The founder of a Singapore oil trading company was sentenced to nearly two decades in prison for fraud in November, for instance, while an embezzlement scandal by the Stark Corporation became one of Thailand’s largest corporate frauds in recent memory. A Thai renewable energy company was mired in controversy over procurement fraud last summer. And in a shocking example, Vietnamese real estate mogul Truong My Lan was sentenced to death for $27 billion in misappropriated funds and $12 billion in embezzlement from Saigon Commercial Bank, the country’s fifth biggest lender.
The reality is that corruption remains a serious risk for businesses operating in the region. Political power remains concentrated with influential families—such as the Marcos family in the Philippines or Shinawatra family in Thailand—that retain control over the state. Their influence over the levers of government continues to raise concerns about nepotism and weakening democratic processes—both of which could jeopardize business and investment.
Choose Partners Wisely
While the prospect for investments in Southeast Asia looks positive for 2025, companies need to be cautious when selecting local business partners to protect their investments.
With stiff competition for skilled labor and a history of corruption in the region, limited transparency and accountability in business will often lead to fraud.
In fact, companies with mediocre post-pandemic performance may be attempting to pose as high performers through financial statement fraud with the goal of attracting investments or even an acquisition.

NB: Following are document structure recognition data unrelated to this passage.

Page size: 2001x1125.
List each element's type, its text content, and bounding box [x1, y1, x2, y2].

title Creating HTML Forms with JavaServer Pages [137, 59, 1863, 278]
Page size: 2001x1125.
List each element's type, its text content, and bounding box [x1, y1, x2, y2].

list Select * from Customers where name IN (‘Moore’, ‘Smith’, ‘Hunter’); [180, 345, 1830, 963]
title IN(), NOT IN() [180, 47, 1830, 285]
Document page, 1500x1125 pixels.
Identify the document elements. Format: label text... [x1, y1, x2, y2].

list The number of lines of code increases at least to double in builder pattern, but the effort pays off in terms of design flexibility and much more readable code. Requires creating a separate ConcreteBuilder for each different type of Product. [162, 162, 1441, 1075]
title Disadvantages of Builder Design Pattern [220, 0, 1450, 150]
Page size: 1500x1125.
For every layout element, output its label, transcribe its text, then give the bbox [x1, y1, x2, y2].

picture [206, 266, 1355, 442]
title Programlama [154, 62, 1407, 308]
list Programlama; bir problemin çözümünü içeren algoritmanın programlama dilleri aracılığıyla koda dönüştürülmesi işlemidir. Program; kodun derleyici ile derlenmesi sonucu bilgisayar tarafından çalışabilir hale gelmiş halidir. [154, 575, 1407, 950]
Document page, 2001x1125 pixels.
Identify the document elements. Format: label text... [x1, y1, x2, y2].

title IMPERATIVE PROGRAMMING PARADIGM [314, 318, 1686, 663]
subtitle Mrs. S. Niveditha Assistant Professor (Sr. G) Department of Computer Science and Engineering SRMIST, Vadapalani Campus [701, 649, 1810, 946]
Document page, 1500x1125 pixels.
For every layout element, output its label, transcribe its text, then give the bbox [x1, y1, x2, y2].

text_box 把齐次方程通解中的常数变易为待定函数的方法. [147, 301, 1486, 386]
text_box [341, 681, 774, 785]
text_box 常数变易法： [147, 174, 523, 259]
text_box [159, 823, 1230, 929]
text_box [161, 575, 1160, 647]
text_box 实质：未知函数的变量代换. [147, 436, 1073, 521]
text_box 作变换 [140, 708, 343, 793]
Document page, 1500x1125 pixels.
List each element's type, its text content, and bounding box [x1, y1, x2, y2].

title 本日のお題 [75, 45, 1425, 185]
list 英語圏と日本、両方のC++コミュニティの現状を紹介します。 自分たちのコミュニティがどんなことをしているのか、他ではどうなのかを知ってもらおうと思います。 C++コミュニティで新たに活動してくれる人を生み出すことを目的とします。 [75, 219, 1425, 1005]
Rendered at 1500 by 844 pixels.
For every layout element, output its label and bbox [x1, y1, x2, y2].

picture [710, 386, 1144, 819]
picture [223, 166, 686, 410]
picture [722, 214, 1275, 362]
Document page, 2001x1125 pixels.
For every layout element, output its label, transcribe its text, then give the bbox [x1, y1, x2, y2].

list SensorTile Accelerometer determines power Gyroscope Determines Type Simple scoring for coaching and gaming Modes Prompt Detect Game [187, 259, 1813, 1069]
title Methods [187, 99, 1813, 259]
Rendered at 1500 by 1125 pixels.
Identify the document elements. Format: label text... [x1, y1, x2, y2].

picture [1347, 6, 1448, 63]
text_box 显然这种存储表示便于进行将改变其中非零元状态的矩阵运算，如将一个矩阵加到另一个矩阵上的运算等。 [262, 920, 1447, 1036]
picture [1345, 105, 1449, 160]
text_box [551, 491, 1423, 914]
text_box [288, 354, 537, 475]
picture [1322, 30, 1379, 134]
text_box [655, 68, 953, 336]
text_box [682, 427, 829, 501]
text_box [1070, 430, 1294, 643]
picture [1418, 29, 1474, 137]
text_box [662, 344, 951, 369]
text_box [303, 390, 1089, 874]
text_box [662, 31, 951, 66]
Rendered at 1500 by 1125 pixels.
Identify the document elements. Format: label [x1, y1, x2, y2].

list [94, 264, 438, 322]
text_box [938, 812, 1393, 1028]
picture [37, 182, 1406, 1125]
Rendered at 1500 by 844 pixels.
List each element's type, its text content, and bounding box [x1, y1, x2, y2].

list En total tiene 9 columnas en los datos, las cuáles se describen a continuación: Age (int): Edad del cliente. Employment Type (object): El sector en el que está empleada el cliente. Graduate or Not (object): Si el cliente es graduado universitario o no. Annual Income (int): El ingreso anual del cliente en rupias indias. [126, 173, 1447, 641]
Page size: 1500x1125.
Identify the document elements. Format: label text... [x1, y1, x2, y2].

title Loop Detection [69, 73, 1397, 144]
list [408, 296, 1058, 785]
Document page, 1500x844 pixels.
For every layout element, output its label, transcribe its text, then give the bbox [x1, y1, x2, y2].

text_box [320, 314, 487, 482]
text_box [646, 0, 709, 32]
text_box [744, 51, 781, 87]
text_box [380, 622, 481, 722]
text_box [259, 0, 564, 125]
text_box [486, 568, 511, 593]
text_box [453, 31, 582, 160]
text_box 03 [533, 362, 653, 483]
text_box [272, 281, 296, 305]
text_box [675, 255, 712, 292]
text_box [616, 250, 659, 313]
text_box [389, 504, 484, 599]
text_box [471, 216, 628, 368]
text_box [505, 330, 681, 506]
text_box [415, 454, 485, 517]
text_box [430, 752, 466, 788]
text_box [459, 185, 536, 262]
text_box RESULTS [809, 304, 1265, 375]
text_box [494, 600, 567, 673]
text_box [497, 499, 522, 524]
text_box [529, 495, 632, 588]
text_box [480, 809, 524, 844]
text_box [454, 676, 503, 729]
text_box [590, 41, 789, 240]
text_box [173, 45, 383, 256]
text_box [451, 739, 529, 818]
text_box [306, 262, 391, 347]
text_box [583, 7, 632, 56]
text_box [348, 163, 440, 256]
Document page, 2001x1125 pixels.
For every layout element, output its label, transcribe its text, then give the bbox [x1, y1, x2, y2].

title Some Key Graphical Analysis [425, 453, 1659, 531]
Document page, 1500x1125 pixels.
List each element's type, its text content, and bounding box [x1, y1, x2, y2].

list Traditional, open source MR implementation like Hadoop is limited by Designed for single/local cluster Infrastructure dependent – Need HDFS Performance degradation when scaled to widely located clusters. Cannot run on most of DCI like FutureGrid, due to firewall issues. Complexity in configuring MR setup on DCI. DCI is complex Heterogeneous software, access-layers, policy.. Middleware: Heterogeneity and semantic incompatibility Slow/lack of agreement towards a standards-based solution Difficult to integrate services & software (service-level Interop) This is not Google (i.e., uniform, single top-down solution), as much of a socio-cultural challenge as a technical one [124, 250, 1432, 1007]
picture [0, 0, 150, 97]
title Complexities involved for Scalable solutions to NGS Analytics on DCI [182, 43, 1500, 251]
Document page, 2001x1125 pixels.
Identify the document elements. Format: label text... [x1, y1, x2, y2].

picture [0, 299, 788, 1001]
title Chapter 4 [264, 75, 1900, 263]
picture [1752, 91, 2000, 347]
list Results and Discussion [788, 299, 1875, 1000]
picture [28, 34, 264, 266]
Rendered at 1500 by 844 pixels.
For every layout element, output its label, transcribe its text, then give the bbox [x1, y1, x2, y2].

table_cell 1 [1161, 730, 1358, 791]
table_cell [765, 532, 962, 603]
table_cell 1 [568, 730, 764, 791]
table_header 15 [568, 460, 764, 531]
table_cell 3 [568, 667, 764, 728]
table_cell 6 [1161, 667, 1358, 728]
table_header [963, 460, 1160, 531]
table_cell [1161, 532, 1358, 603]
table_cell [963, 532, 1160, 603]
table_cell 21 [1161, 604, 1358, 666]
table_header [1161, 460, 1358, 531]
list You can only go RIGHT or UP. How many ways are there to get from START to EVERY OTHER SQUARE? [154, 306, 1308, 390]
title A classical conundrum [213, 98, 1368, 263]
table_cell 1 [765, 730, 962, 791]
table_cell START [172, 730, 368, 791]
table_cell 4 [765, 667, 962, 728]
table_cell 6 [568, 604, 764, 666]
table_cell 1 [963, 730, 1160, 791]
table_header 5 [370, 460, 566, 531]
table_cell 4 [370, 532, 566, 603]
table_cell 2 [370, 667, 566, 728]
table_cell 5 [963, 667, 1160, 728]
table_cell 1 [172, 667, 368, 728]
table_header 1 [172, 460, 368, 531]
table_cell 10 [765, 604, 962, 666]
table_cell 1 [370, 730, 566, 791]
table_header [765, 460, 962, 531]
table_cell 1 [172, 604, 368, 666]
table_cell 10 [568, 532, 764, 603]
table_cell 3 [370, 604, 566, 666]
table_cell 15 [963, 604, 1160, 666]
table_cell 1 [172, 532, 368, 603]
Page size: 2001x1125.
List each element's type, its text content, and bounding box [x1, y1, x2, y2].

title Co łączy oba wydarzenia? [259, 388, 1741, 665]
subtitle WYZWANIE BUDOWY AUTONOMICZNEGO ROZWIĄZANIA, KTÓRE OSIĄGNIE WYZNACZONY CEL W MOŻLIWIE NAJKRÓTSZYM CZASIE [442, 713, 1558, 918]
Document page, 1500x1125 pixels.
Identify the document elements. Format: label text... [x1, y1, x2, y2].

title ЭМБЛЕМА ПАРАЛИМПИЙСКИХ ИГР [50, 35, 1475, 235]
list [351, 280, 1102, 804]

That’s not all: These businesses may misrepresent their environmental, social, and governance practices or ratings to better attract US companies that prioritize these principles when selecting suppliers or partners.
Such fraudulent practices are a ticking time bomb without thorough due diligence—even for the most well-known global companies—and integrity due diligence (in addition to standard financial and legal due diligence) from an independent third party can help investors make informed decisions.
Finally, ensuring alignment with the investor’s corporate governance best practices, along with values and ethics, should be top of mind in the year ahead.